兵庫県議の問題発言・問題行動に驚き呆れているshunpeiです。こんばんは。

http://www.kobe-np.co.jp/news/shakai/201312/0006577546.shtml

ただ、今日は発言の内容ではなく、「金で買う」という表現についてメモしておきたいと思います。つまり、これはなぜ重複表現と感じられないのか、ということです。

何かを「買う」ときに買い手が差し出すものは「お金」またはその代替物に決まっています。これは「買う」の語彙的な意味の一部、ないしは「買う」の基盤になっているフレーム的な知識としての「商取引」の知識の一部になっていると推測されます。その証拠に、「〜で買う」の「〜」のところに「金」「お金」「商品券」「カード」「具体的な金額」以外のものを入れると不自然になります。物々交換に「買う」は使えませんし、物との交換によってではなく形のない労働の報酬として何かを手に入れるときにも、「3時間の労働で買う」とは言えません。「一生懸命働いて高級な車を買う」みたいな言い方はありますが、この場合の「て」は「で」とは別です。
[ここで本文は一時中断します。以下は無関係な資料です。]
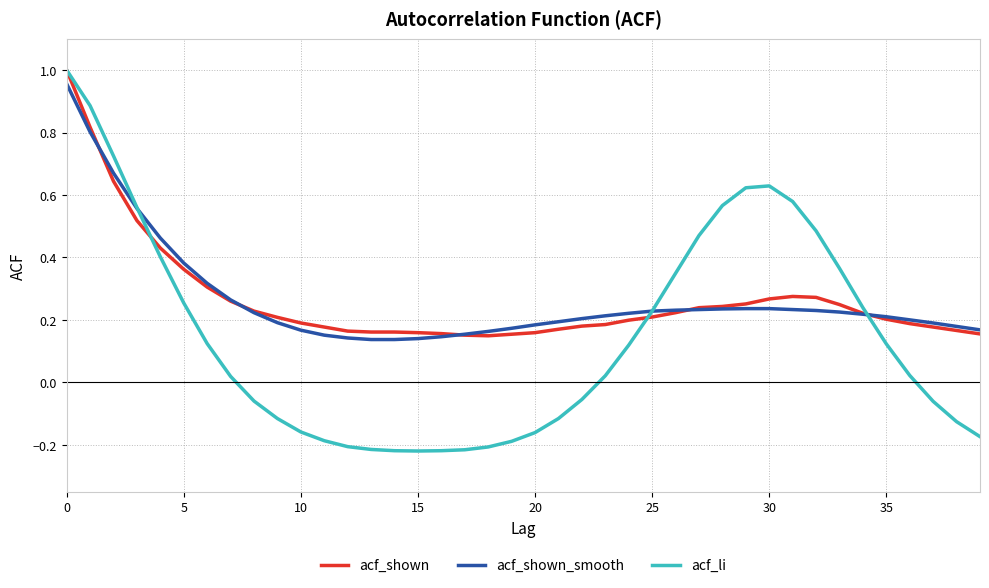

True or false: acf_li has more than 2 interior local peaks.

False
つまり「買う」ときにさし出すのは「お金」に決まっているわけです。これは「おじさん」が「男性である」に決まっているのと同じ程度もしくは近い程度に決まっていると言えそうです。

「女のおじさん」は(性別に関する普通の見方のもとでは)矛盾表現です。物々交換を指して「醤油でソースを買う」という言い方も変です。これは並行していると思われます。

そして一方で「男のおじさん」は重複表現で、あまり自然ではありません。にも関わらず「金で買う」は普通に使われている表現です。私自身も不自然さは感じません。可能表現にした「金で買える」も同様に自然に流通している表現です。

ちなみにこの「金で買う」「金で買える」の「金で」は「カードで」「商品券で」などとの対比で使われているわけではありません。「カードで買う」「商品券で買う」は「現金で買う」と対立するものですが、「金で買う」とは対立しません。「カードで買う」「商品券で買う」「現金で買う」は結局どれも「金で買う」の一つのあり方でしかないわけです。

ということで、「金で買う」「金で買える」はなぜ重複表現と感じられないのでしょうか。

私自身はこれについてぼんやりとした仮説めいたものを持っていますが、今はまだあまりにぼんやりしすぎている状態です。もう少しきちんとした形になったら、書くかもしれません。